Welcher Anteil der Unternehmen in Mittelfranken gab laut dem unten stehenden Artikel über Diversity in der Ausbildung als entscheidenden Grund für unbesetzte Ausbildungsstellen an, dass Bewerberinnen und Bewerber nicht geeignet erschienen?

• TEXTAUSZUG:
━━━━
Diversity in der Ausbildung: Lohnt sich!

PraxisArtikel

Geeignete Jugendliche für die Ausbildung zu finden, wird immer schwerer. Ein professionelles Ausbildungsmarketing allein hilft aber nicht: Nötig ist auch ein neues Verständnis von „geeignet“. Warum? 

Wie in den Jahren 2018 und 2019 lag laut DIHK-Ausbildungsumfrage auch im Corona-Jahr 2020 der Hauptgrund für die Nichtbesetzung von Ausbildungsplätzen aus Unternehmenssicht darin, dass Bewerberinnen und Bewerber entweder ganz fehlten oder als nicht geeignet erschienen (1). Was das Fehlen von Bewerbungen angeht, können Unternehmen viel erreichen, indem sie ihr Ausbildungsmarketing professionalisieren und zum Beispiel an Schulen Präsenz zeigen, in den sozialen Medien auf ihre Ausbildungsangebote aufmerksam machen, ihre Ausbildung mit Mehrwerten attraktiver gestalten usw. (Tipps für ein professionelles Ausbildungsmarketing finden Sie hier im Lernreich).

Doch wie sieht es mit der „Eignung“ aus?

Die DIHK-Ausbildungsumfrage 2020 zeichnet im gesamten Bundesgebiet ein ähnliches Bild, hier exemplarisch vorgestellt anhand der Zahlen der IHK Nürnberg für Mittelfranken (2): 28,8 Prozent der Unternehmen gaben an, dass sie eine angebotene Ausbildungsstelle nicht besetzen konnten, weil es keine Bewerbungen gab. Doch für 34,1 Prozent war der eigentlich entscheidende Grund, dass die „Bewerberinnen und Bewerber nicht geeignet“ erschienen.
━━━━
• BEREITGESTELLTE EINTRÄGE:

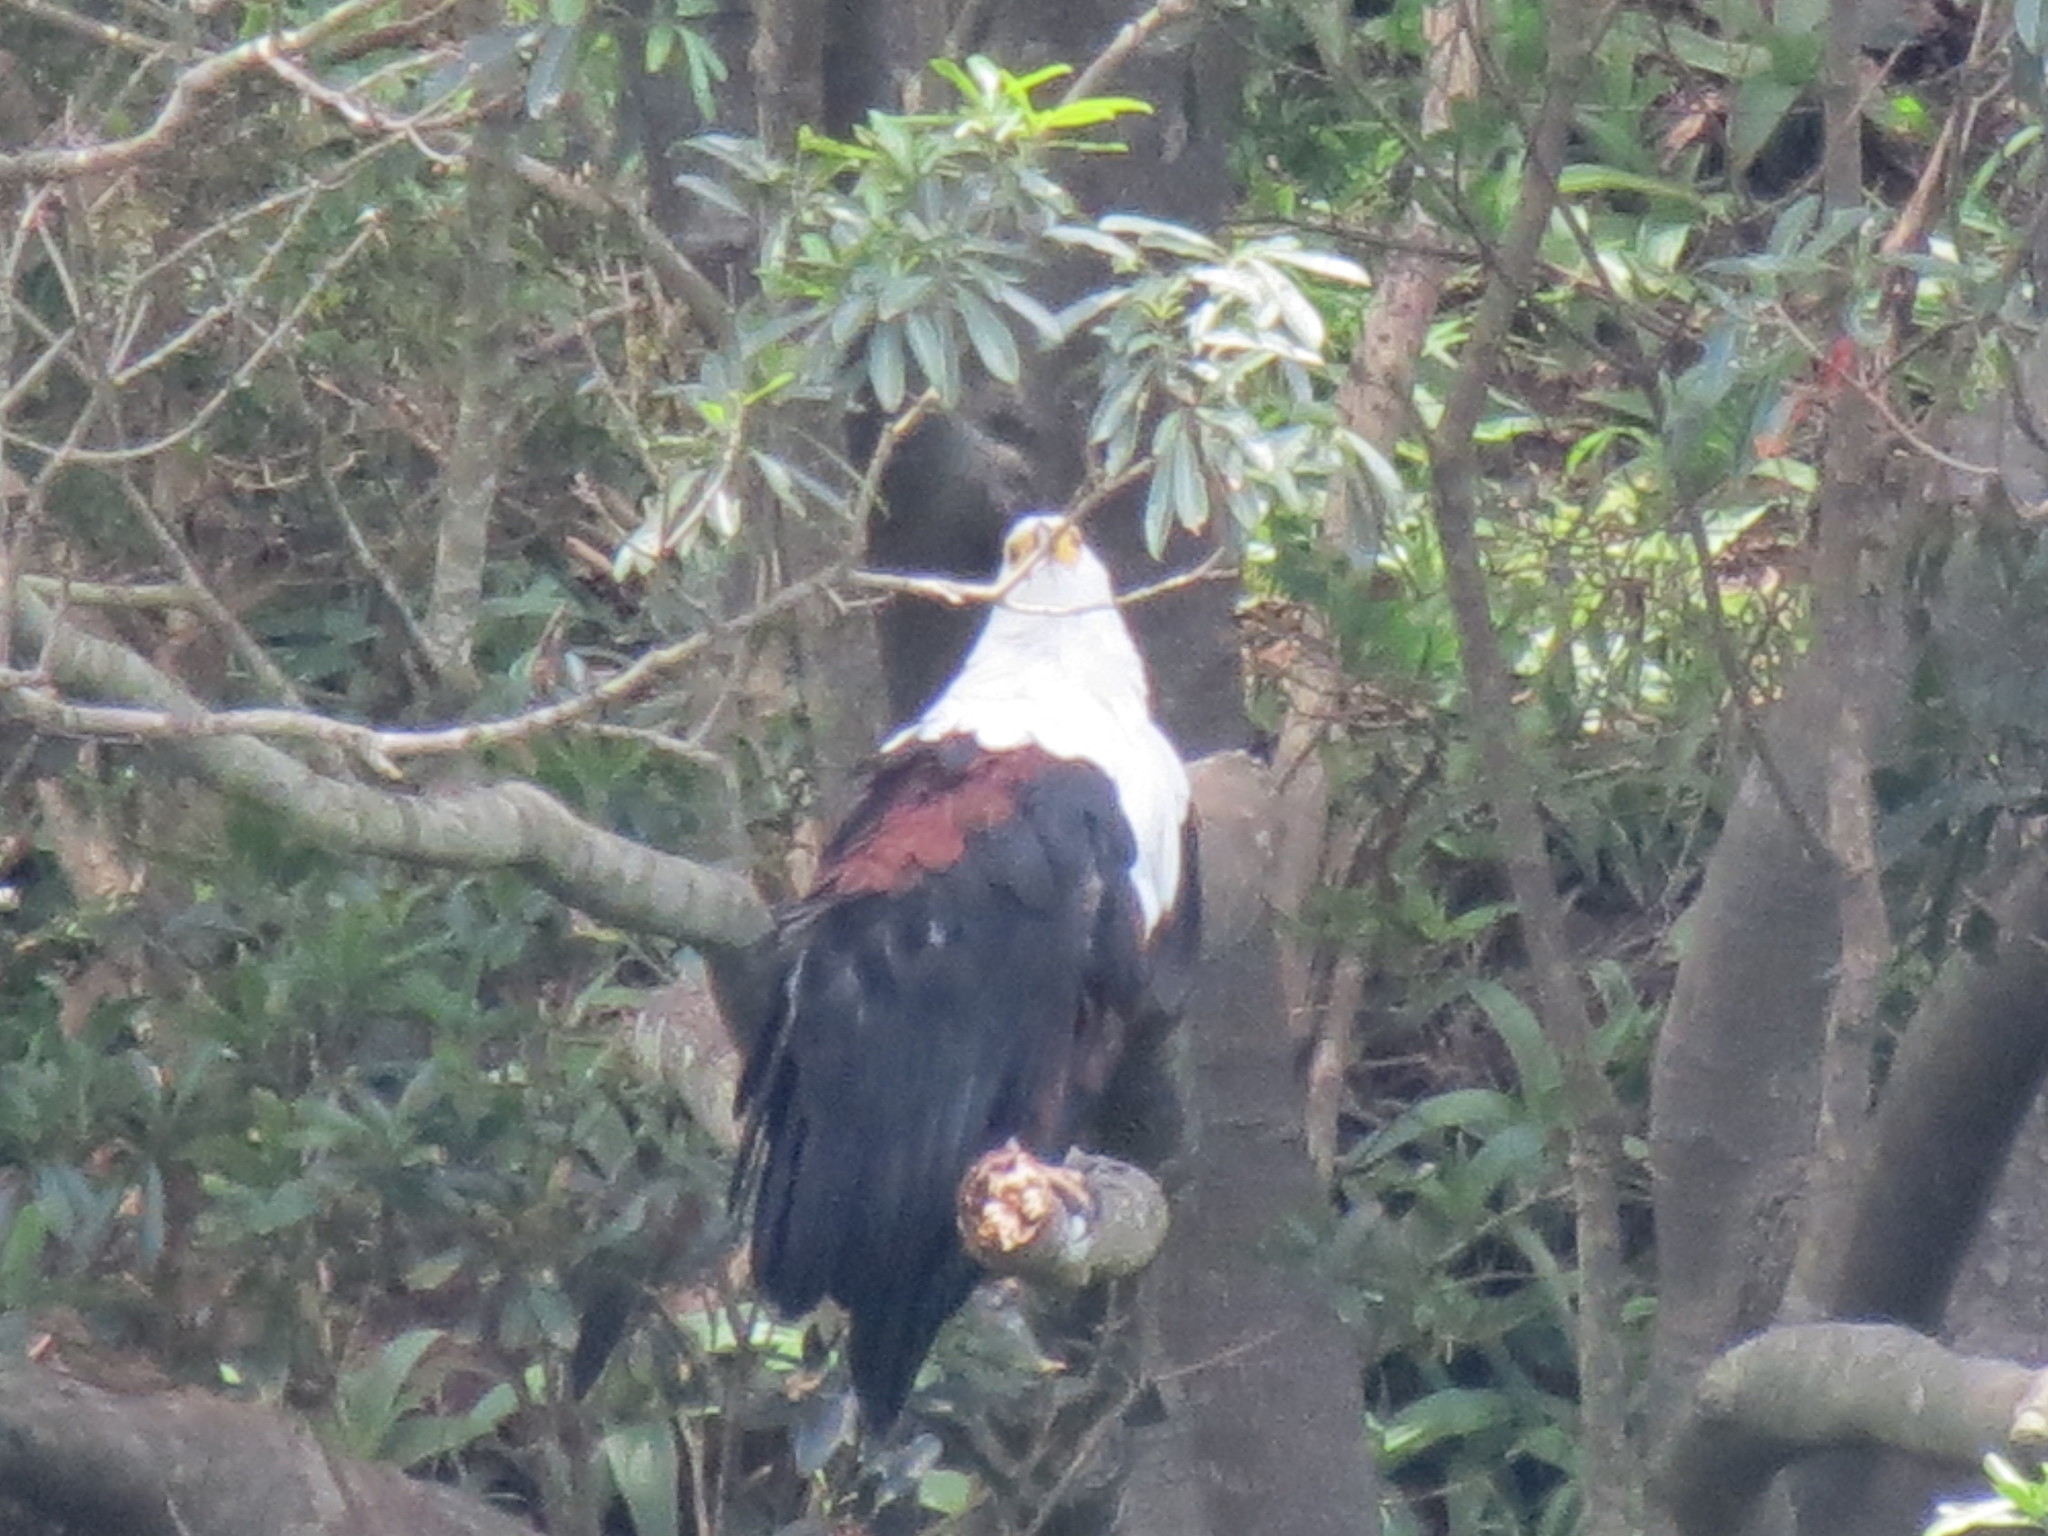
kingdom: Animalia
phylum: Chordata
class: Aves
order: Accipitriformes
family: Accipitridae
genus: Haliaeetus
━━━━
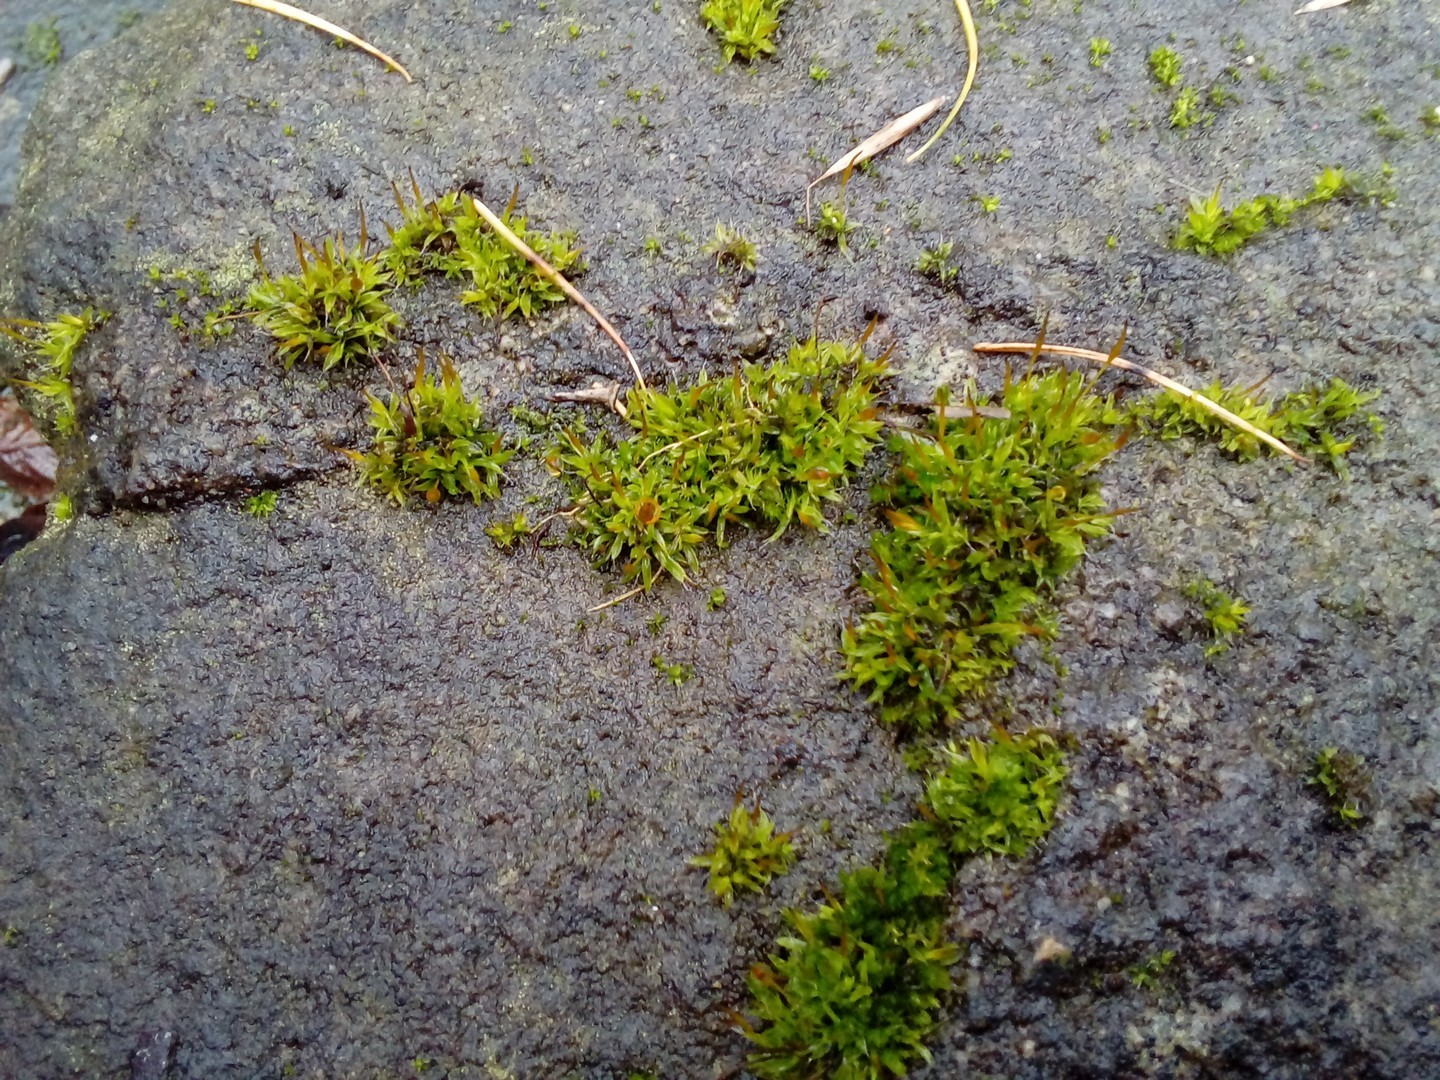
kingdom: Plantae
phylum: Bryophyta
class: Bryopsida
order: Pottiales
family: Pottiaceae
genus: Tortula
━━━━
• LÖSUNG: 34,1 Prozent der Unternehmen.